----- INPUT DATA

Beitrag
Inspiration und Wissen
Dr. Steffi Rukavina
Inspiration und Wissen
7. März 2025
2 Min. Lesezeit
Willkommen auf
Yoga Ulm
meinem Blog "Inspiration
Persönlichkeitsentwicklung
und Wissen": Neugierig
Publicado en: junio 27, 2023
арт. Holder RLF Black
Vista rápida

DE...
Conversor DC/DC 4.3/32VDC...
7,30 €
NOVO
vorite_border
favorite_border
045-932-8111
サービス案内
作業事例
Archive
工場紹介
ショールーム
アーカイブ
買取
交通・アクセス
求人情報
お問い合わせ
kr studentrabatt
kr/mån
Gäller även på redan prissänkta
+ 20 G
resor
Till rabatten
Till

----------
----- INPUT DATA

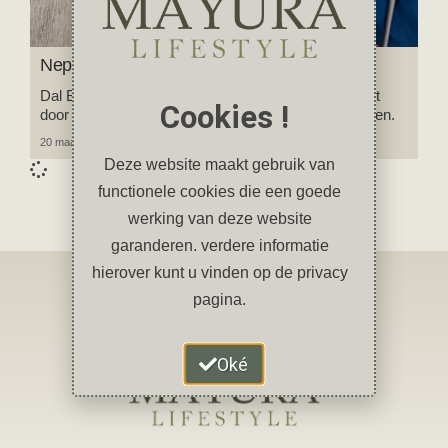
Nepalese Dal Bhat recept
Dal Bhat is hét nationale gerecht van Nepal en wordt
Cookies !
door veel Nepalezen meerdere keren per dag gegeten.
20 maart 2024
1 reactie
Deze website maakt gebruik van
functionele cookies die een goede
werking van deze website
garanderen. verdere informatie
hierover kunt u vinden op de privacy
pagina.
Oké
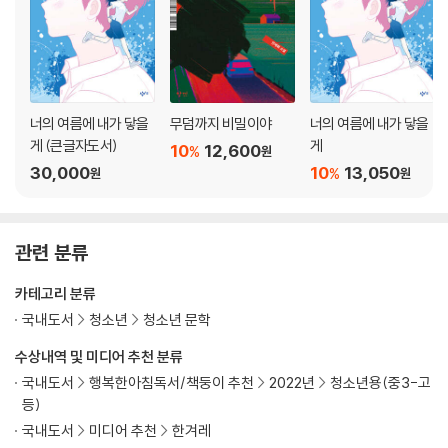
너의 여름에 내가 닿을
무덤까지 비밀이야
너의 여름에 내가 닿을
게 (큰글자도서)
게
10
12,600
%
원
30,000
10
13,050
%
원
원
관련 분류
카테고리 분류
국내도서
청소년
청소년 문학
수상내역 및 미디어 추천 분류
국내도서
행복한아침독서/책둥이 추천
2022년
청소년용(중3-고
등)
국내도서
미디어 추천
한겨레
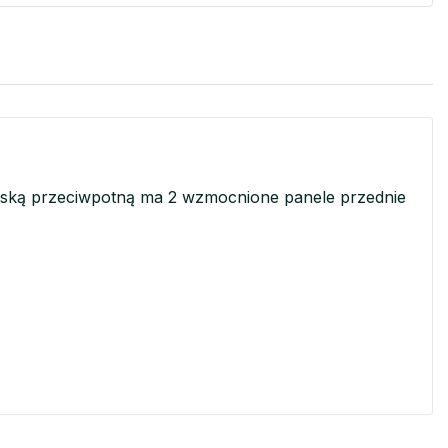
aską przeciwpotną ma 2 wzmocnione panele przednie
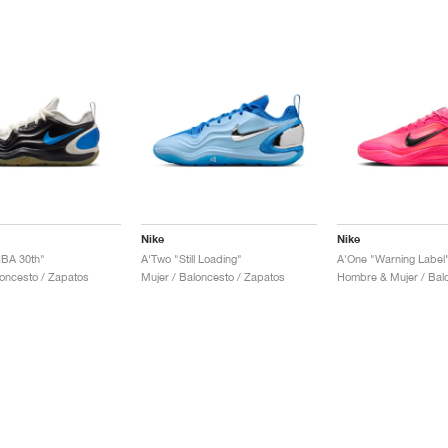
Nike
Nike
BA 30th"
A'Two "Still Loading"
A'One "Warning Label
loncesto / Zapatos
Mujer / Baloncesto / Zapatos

----------

Whenever a line in the listing above includes the word "Zapatos", return that line.

loncesto / Zapatos
Mujer / Baloncesto / Zapatos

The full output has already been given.